Il principio del reddito di cittadinanza è quello di corrispondere un reddito a tutti i cittadini di un Paese, senza che essi abbiano alcun requisito particolare.

La proposta di Reddito di Cittadinanza del MoVimento 5 Stelle consiste nel dare un sostegno economico a tutti gli individui ed alle famiglie che non hanno reddito o che possiedono un reddito molto basso, rientrando di fatto nella categoria di “reddito minimo garantito”.

In accordo con il programma, le persone che dovrebbero riuscire ad ottenere tale contributo sarebbero 9 milioni.

In ogni caso non sarà semplice arrivare all’introduzione della misura, perché prima bisognerà potenziare i centri per l’impiego e per farlo serviranno altri fondi, stimati in circa 2 miliardi di euro.

I centri per l’impiego, infatti, avranno un ruolo centrale all’interno della manovra economica.

Il reddito di cittadinanza M5S è rivolto all’intero nucleo familiare e non ad ogni singolo individuo, quindi varia in base alla composizione economica della famiglia.

I requisiti per richiedere il reddito di cittadinanza sono:

  • Avere più di 18 anni.
  • Essere disoccupato o inoccupato.
  • Percepire un reddito inferiore alla soglia di povertà indicata dall’ISTAT.
  • Percepire una pensione inferiore alla soglia di povertà.

Inoltre bisognerà rispettare alcune regole, o requisiti secondari:

  • Iscriversi presso i centri per l’impiego.
  • Dare disponibilità immediata per un eventuale lavoro.
  • Accettare uno dei primi lavori che verranno eventualmente offerti.
  • Essere accompagnato nella ricerca di lavoro dai centri di impiego pubblici dimostrando di voler davvero lavorare.
  • Essere disposto a partecipare a progetti comunali che possano essere utili alla collettività per 8 ore settimanali.
  • Cercare attivamente lavoro per almeno 2 ore al giorno.
  • Comunicare per tempo qualsiasi variazione di reddito.
  • Frequentare percorsi per la qualifica o per la riqualificazione personale.

Poiché in Italia la soglia di povertà indicata dall’ISTAT per chiunque viva da solo è di 780 euro al mese, in accordo con il reddito di cittadinanza M5S, se non si ha un reddito superiore a tale limite, è possibile ricevere il contributo mensile.

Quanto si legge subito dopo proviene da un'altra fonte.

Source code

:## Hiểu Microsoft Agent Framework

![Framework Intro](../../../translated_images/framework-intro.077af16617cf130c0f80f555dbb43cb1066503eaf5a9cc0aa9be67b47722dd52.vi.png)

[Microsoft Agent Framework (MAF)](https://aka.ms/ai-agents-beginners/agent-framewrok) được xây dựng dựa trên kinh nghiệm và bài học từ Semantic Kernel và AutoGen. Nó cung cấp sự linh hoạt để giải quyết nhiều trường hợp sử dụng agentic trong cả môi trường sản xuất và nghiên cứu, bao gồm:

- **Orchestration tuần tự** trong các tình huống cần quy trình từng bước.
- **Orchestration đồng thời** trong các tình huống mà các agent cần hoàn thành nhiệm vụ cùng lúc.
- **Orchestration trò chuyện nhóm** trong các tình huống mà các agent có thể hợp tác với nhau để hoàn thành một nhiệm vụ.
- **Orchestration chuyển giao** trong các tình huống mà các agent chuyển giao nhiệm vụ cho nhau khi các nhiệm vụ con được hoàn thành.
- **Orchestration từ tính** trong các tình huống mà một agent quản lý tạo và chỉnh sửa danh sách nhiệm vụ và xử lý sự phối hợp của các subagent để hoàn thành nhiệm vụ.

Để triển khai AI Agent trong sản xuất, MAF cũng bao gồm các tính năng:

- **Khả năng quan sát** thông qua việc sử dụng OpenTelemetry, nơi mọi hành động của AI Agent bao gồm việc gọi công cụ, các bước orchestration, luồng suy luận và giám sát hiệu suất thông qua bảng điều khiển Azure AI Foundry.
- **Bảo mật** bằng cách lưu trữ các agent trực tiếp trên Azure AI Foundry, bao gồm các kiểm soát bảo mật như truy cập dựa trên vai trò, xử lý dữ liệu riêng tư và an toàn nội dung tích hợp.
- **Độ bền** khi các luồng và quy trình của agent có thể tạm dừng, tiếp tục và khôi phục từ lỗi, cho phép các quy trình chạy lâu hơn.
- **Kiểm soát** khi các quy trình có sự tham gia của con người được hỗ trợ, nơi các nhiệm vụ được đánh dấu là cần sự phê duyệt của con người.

Il tetto massimo raggiungibile dal reddito di cittadinanza è dunque di 780 euro al mese e l’importo spettante ad ogni nucleo familiare o individuo (se il nucleo familiare è composto da una sola persona) risulta dalla differenza tra il reddito già percepito mensilmente ed i 780 euro.

Ad oggi in Italia già esiste il Reddito di inclusione (REI) il quale permette ai cittadini che abbiano specifici requisiti di ricevere un contributo mensile, indipendentemente dalla composizione del nucleo familiare. Il REI, nato appena nel 2017, è dunque molto simile al reddito di cittadinanza proposto dal M5S.

Per quanto riguarda i sussidi di disoccupazione, in Italia c’è già il NaSpI (Nuova Assicurazione Sociale per l’Impiego).